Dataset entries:

*****

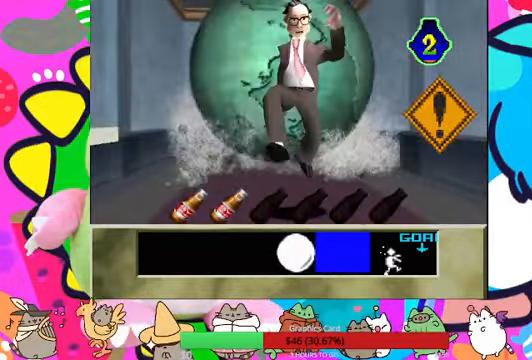
Gameplay with a controller (PlayStation layout); each line is a JSON object with the inputs held at the frame after it (dt_ms = milliseconds from this image to that frame). "events" lists button and stick changes between this image and that frame as [ms after this image, input, new state], when the widget could be followed in between. Not read: L3 R3.
{"dt_ms": 500, "buttons": ["DPAD_DOWN"], "left_stick": "center", "right_stick": "center", "events": [[367, "DPAD_DOWN", "down"]]}
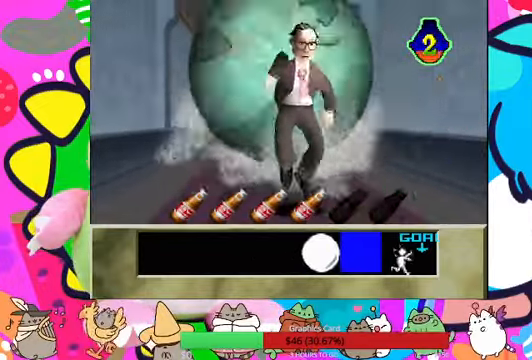
{"dt_ms": 500, "buttons": ["CROSS"], "left_stick": "center", "right_stick": "center", "events": [[400, "DPAD_DOWN", "up"], [500, "CROSS", "down"]]}
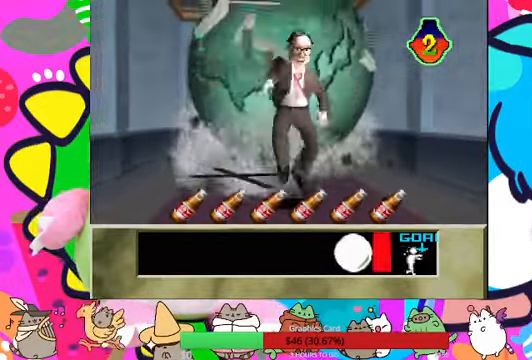
{"dt_ms": 500, "buttons": ["CROSS"], "left_stick": "center", "right_stick": "center", "events": [[34, "R1", "down"], [134, "R1", "up"], [234, "CROSS", "up"], [400, "CROSS", "down"]]}
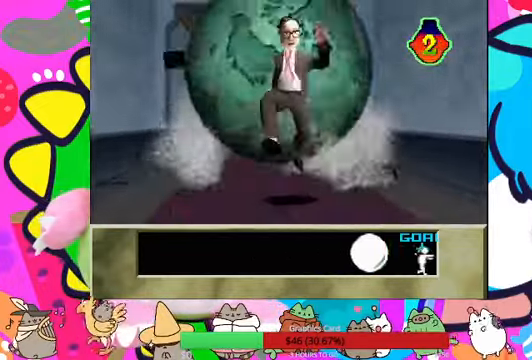
{"dt_ms": 500, "buttons": ["CROSS"], "left_stick": "center", "right_stick": "center"}
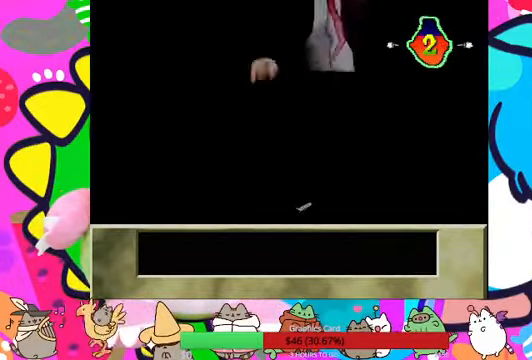
{"dt_ms": 500, "buttons": [], "left_stick": "center", "right_stick": "center", "events": [[34, "CROSS", "up"], [67, "CROSS", "down"], [134, "CROSS", "up"]]}
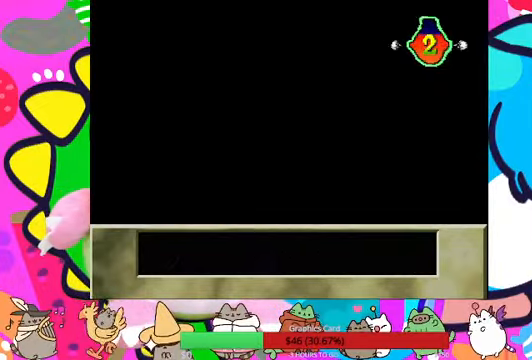
{"dt_ms": 500, "buttons": [], "left_stick": "center", "right_stick": "center", "events": []}
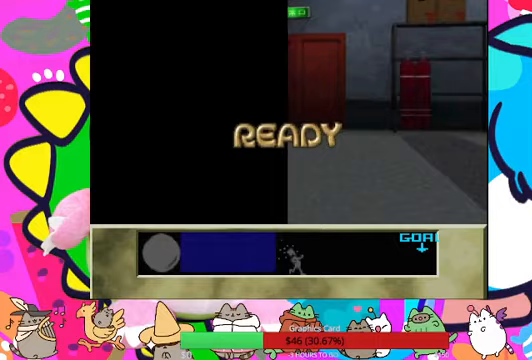
{"dt_ms": 500, "buttons": [], "left_stick": "center", "right_stick": "center", "events": []}
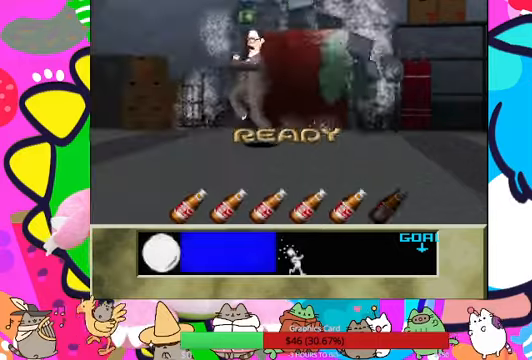
{"dt_ms": 500, "buttons": [], "left_stick": "center", "right_stick": "center", "events": []}
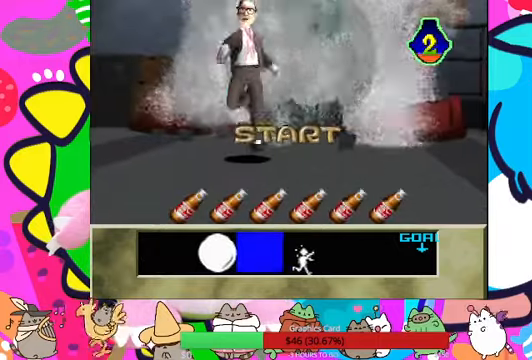
{"dt_ms": 500, "buttons": ["CROSS"], "left_stick": "center", "right_stick": "center", "events": [[500, "CROSS", "down"]]}
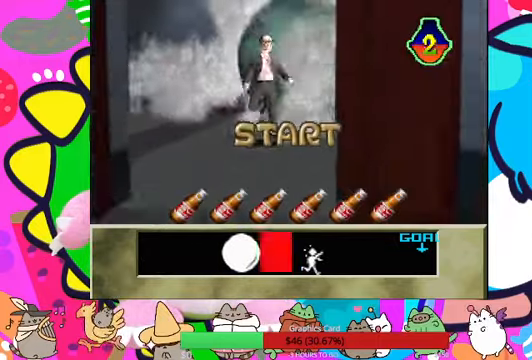
{"dt_ms": 500, "buttons": ["CROSS"], "left_stick": "center", "right_stick": "center", "events": [[67, "CROSS", "up"], [133, "CROSS", "down"], [200, "CROSS", "up"], [267, "CROSS", "down"], [300, "CROSS", "up"], [367, "CROSS", "down"], [433, "CROSS", "up"], [500, "CROSS", "down"]]}
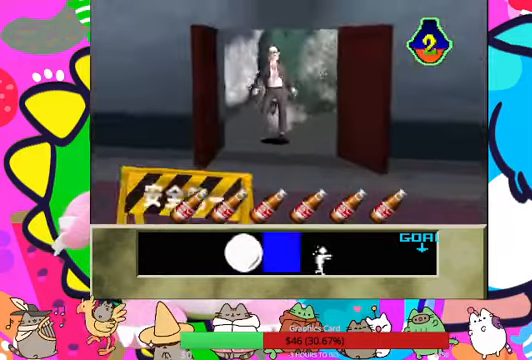
{"dt_ms": 500, "buttons": ["CROSS", "DPAD_UP"], "left_stick": "center", "right_stick": "center", "events": [[67, "CROSS", "up"], [233, "CROSS", "down"], [300, "CROSS", "up"], [433, "CROSS", "down"], [433, "DPAD_UP", "down"]]}
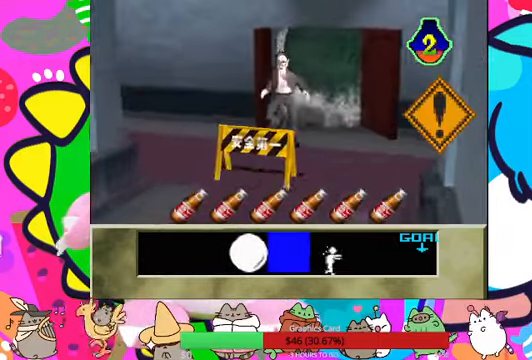
{"dt_ms": 500, "buttons": ["DPAD_UP"], "left_stick": "center", "right_stick": "center"}
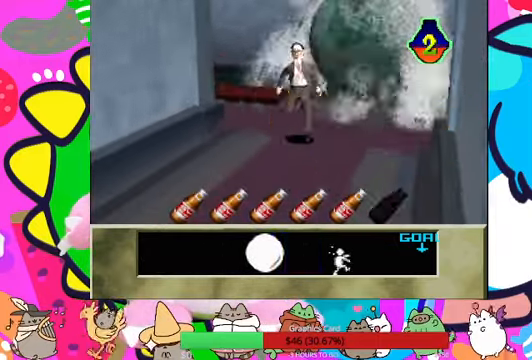
{"dt_ms": 1000, "buttons": [], "left_stick": "center", "right_stick": "center"}
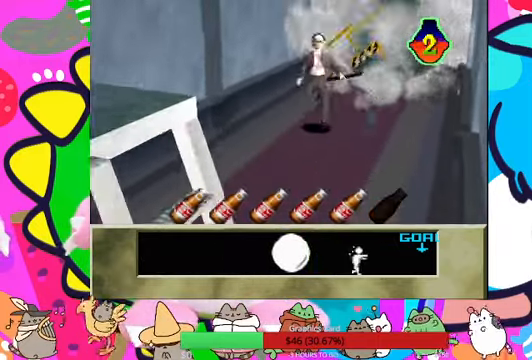
{"dt_ms": 500, "buttons": ["DPAD_DOWN"], "left_stick": "center", "right_stick": "center", "events": [[100, "CROSS", "down"], [133, "CROSS", "up"], [233, "CROSS", "down"], [267, "CROSS", "up"], [300, "DPAD_DOWN", "down"], [333, "CROSS", "down"], [400, "CROSS", "up"], [433, "CROSS", "down"], [500, "CROSS", "up"]]}
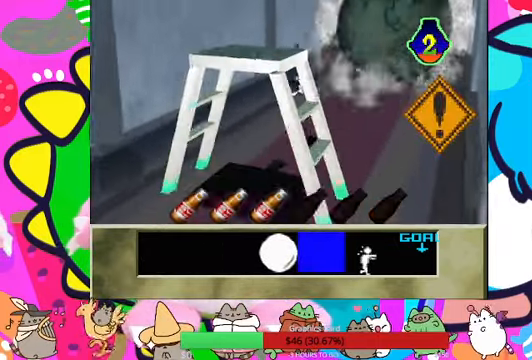
{"dt_ms": 500, "buttons": ["DPAD_DOWN"], "left_stick": "center", "right_stick": "center", "events": [[33, "CROSS", "down"], [133, "CROSS", "up"], [167, "CROSS", "down"], [267, "CROSS", "up"], [300, "CROSS", "down"], [367, "CROSS", "up"], [467, "CROSS", "down"], [500, "CROSS", "up"]]}
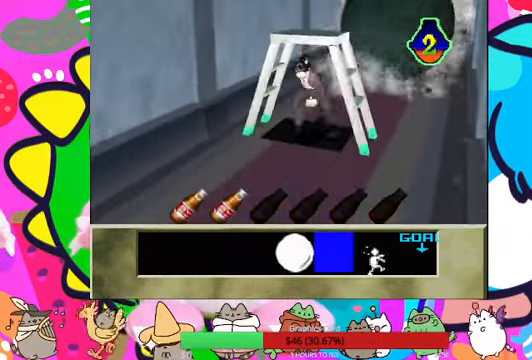
{"dt_ms": 500, "buttons": [], "left_stick": "center", "right_stick": "center", "events": [[67, "CROSS", "down"], [133, "CROSS", "up"], [200, "CROSS", "down"], [267, "CROSS", "up"], [267, "DPAD_DOWN", "up"], [333, "CROSS", "down"], [366, "CROSS", "up"], [466, "CROSS", "down"], [500, "CROSS", "up"]]}
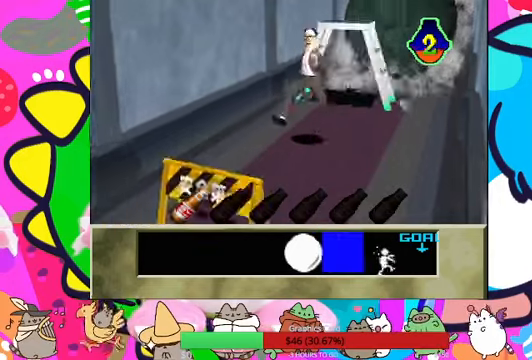
{"dt_ms": 500, "buttons": [], "left_stick": "center", "right_stick": "center", "events": [[66, "CROSS", "down"], [100, "CROSS", "up"], [200, "CROSS", "down"], [266, "CROSS", "up"], [333, "CROSS", "down"], [366, "CROSS", "up"], [433, "CROSS", "down"], [500, "CROSS", "up"]]}
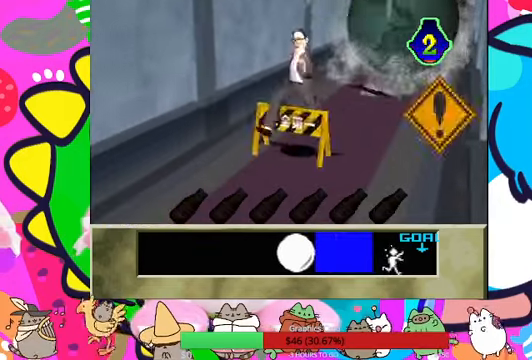
{"dt_ms": 500, "buttons": ["CROSS"], "left_stick": "center", "right_stick": "center", "events": [[66, "CROSS", "down"], [66, "DPAD_UP", "down"], [266, "CROSS", "up"], [266, "DPAD_UP", "up"], [333, "CROSS", "down"], [366, "CROSS", "up"], [433, "CROSS", "down"]]}
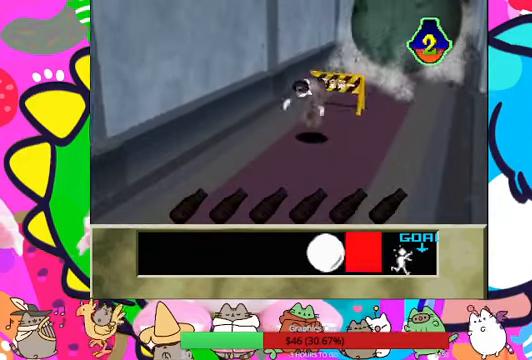
{"dt_ms": 500, "buttons": [], "left_stick": "center", "right_stick": "center", "events": [[100, "CROSS", "up"], [200, "CROSS", "down"], [233, "CROSS", "up"], [300, "CROSS", "down"], [366, "CROSS", "up"], [433, "CROSS", "down"], [500, "CROSS", "up"]]}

*****

Problem statement: Please give the entries again word for word, without any pictures.

Your response:
Gameplay with a controller (PlayStation layout); each line is a JSON object with the inputs held at the frame after it (dt_ms = milliseconds from this image to that frame). "events" lists button and stick changes between this image and that frame as [ms after this image, input, new state], when the widget could be followed in between. Not read: L3 R3.
{"dt_ms": 500, "buttons": ["DPAD_DOWN"], "left_stick": "center", "right_stick": "center", "events": [[367, "DPAD_DOWN", "down"]]}
{"dt_ms": 500, "buttons": ["CROSS"], "left_stick": "center", "right_stick": "center", "events": [[400, "DPAD_DOWN", "up"], [500, "CROSS", "down"]]}
{"dt_ms": 500, "buttons": ["CROSS"], "left_stick": "center", "right_stick": "center", "events": [[34, "R1", "down"], [134, "R1", "up"], [234, "CROSS", "up"], [400, "CROSS", "down"]]}
{"dt_ms": 500, "buttons": ["CROSS"], "left_stick": "center", "right_stick": "center"}
{"dt_ms": 500, "buttons": [], "left_stick": "center", "right_stick": "center", "events": [[34, "CROSS", "up"], [67, "CROSS", "down"], [134, "CROSS", "up"]]}
{"dt_ms": 500, "buttons": [], "left_stick": "center", "right_stick": "center", "events": []}
{"dt_ms": 500, "buttons": [], "left_stick": "center", "right_stick": "center", "events": []}
{"dt_ms": 500, "buttons": [], "left_stick": "center", "right_stick": "center", "events": []}
{"dt_ms": 500, "buttons": ["CROSS"], "left_stick": "center", "right_stick": "center", "events": [[500, "CROSS", "down"]]}
{"dt_ms": 500, "buttons": ["CROSS"], "left_stick": "center", "right_stick": "center", "events": [[67, "CROSS", "up"], [133, "CROSS", "down"], [200, "CROSS", "up"], [267, "CROSS", "down"], [300, "CROSS", "up"], [367, "CROSS", "down"], [433, "CROSS", "up"], [500, "CROSS", "down"]]}
{"dt_ms": 500, "buttons": ["CROSS", "DPAD_UP"], "left_stick": "center", "right_stick": "center", "events": [[67, "CROSS", "up"], [233, "CROSS", "down"], [300, "CROSS", "up"], [433, "CROSS", "down"], [433, "DPAD_UP", "down"]]}
{"dt_ms": 500, "buttons": ["DPAD_UP"], "left_stick": "center", "right_stick": "center"}
{"dt_ms": 1000, "buttons": [], "left_stick": "center", "right_stick": "center"}
{"dt_ms": 500, "buttons": ["DPAD_DOWN"], "left_stick": "center", "right_stick": "center", "events": [[100, "CROSS", "down"], [133, "CROSS", "up"], [233, "CROSS", "down"], [267, "CROSS", "up"], [300, "DPAD_DOWN", "down"], [333, "CROSS", "down"], [400, "CROSS", "up"], [433, "CROSS", "down"], [500, "CROSS", "up"]]}
{"dt_ms": 500, "buttons": ["DPAD_DOWN"], "left_stick": "center", "right_stick": "center", "events": [[33, "CROSS", "down"], [133, "CROSS", "up"], [167, "CROSS", "down"], [267, "CROSS", "up"], [300, "CROSS", "down"], [367, "CROSS", "up"], [467, "CROSS", "down"], [500, "CROSS", "up"]]}
{"dt_ms": 500, "buttons": [], "left_stick": "center", "right_stick": "center", "events": [[67, "CROSS", "down"], [133, "CROSS", "up"], [200, "CROSS", "down"], [267, "CROSS", "up"], [267, "DPAD_DOWN", "up"], [333, "CROSS", "down"], [366, "CROSS", "up"], [466, "CROSS", "down"], [500, "CROSS", "up"]]}
{"dt_ms": 500, "buttons": [], "left_stick": "center", "right_stick": "center", "events": [[66, "CROSS", "down"], [100, "CROSS", "up"], [200, "CROSS", "down"], [266, "CROSS", "up"], [333, "CROSS", "down"], [366, "CROSS", "up"], [433, "CROSS", "down"], [500, "CROSS", "up"]]}
{"dt_ms": 500, "buttons": ["CROSS"], "left_stick": "center", "right_stick": "center", "events": [[66, "CROSS", "down"], [66, "DPAD_UP", "down"], [266, "CROSS", "up"], [266, "DPAD_UP", "up"], [333, "CROSS", "down"], [366, "CROSS", "up"], [433, "CROSS", "down"]]}
{"dt_ms": 500, "buttons": [], "left_stick": "center", "right_stick": "center", "events": [[100, "CROSS", "up"], [200, "CROSS", "down"], [233, "CROSS", "up"], [300, "CROSS", "down"], [366, "CROSS", "up"], [433, "CROSS", "down"], [500, "CROSS", "up"]]}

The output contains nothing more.